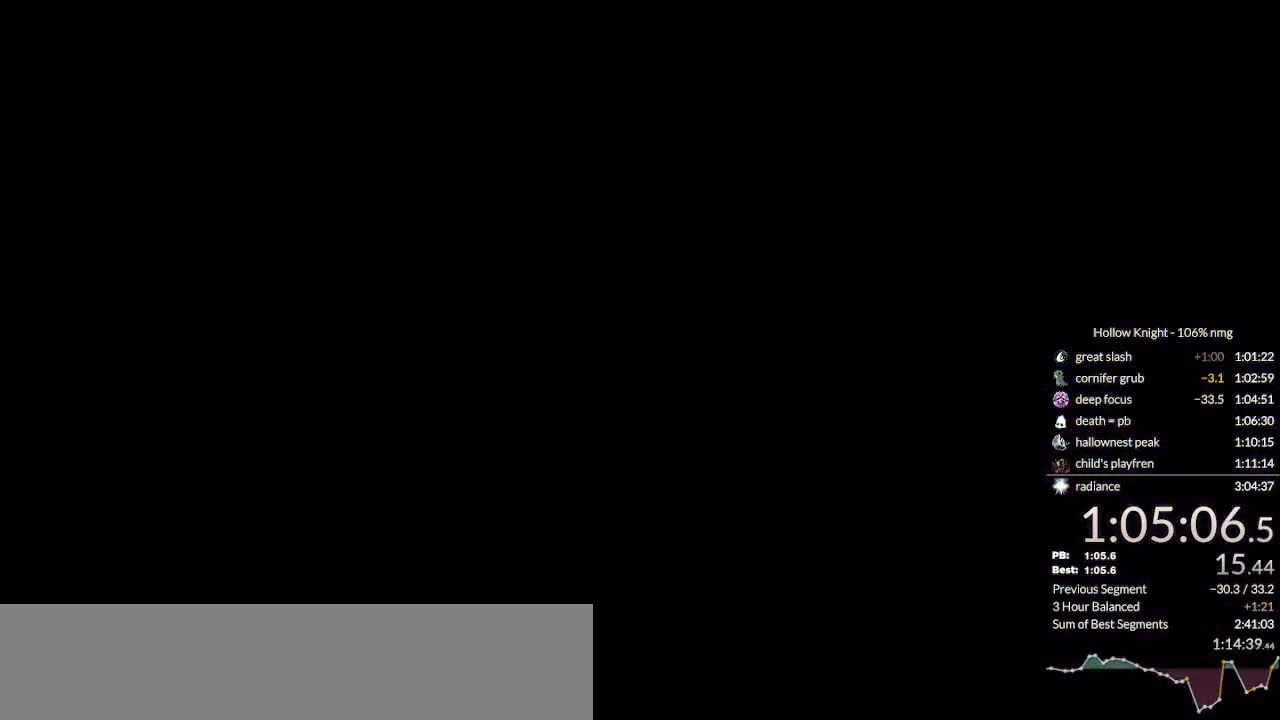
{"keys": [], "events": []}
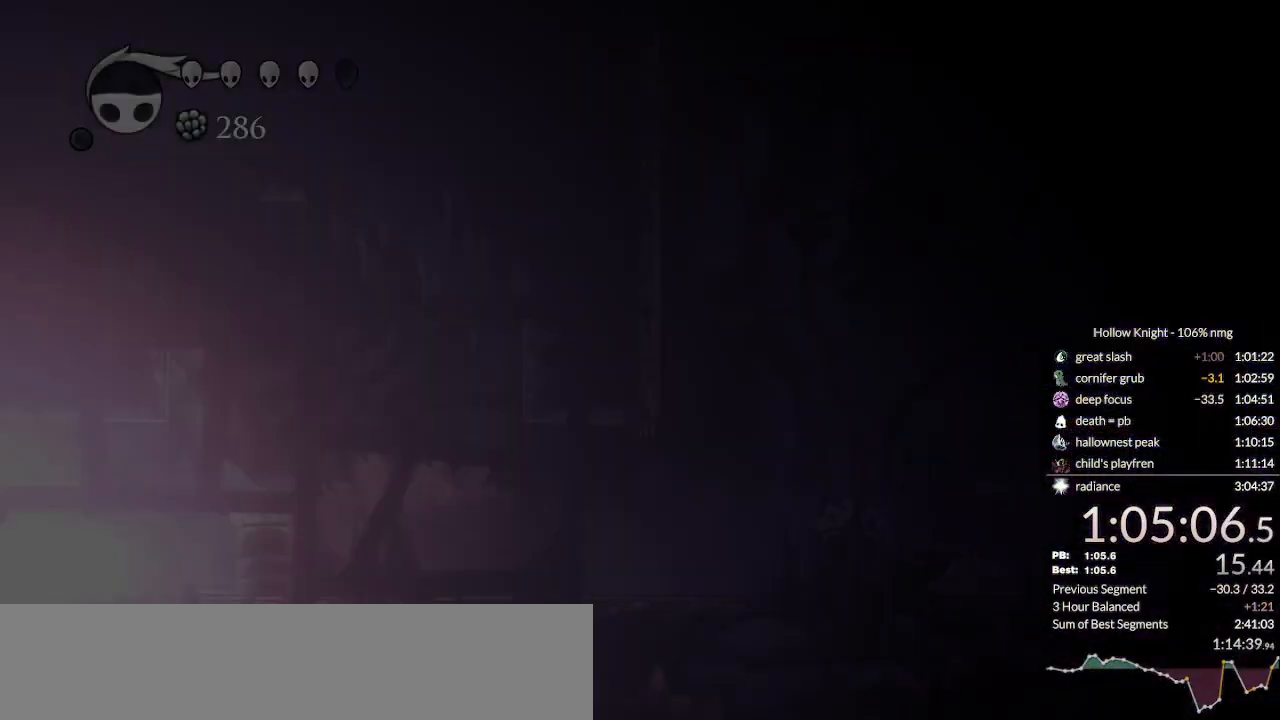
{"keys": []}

----

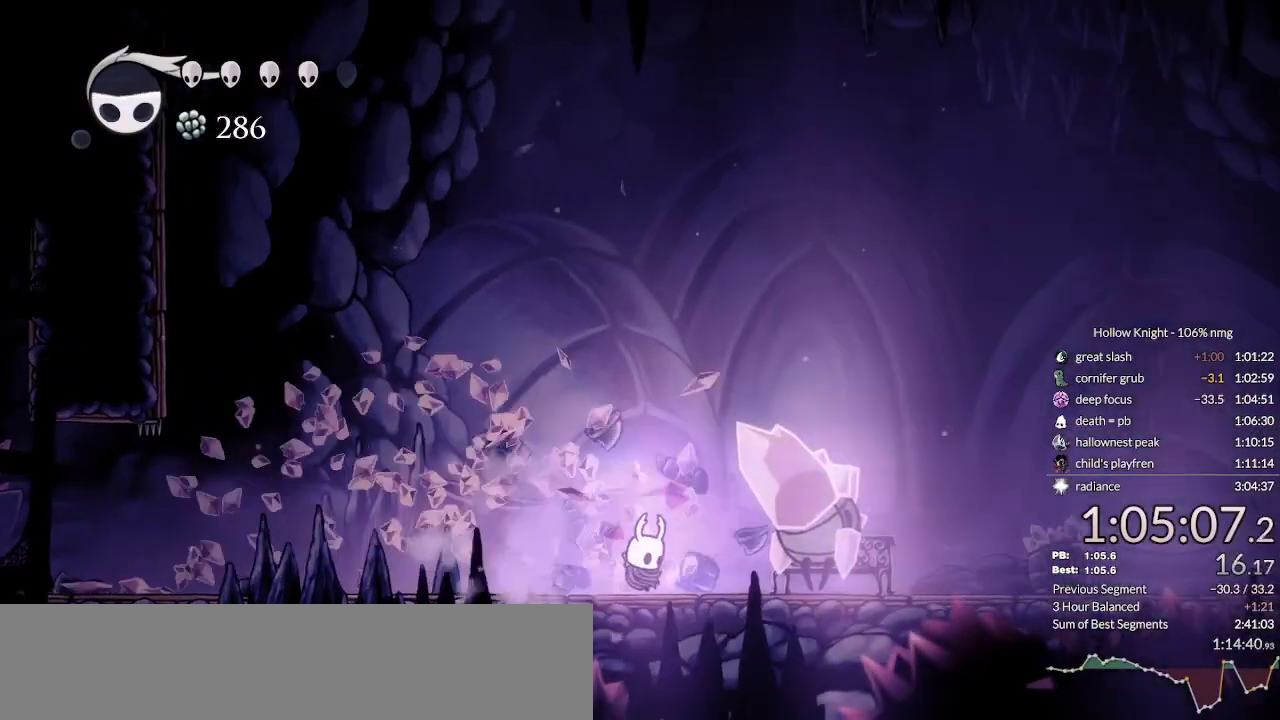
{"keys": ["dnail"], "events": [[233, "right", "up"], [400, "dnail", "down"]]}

----

| What you are asked to do |
Where a line in the records above contains the string "events", copy that line.

| Answer area |
{"keys": [], "events": []}
{"keys": ["dnail"], "events": [[233, "right", "up"], [400, "dnail", "down"]]}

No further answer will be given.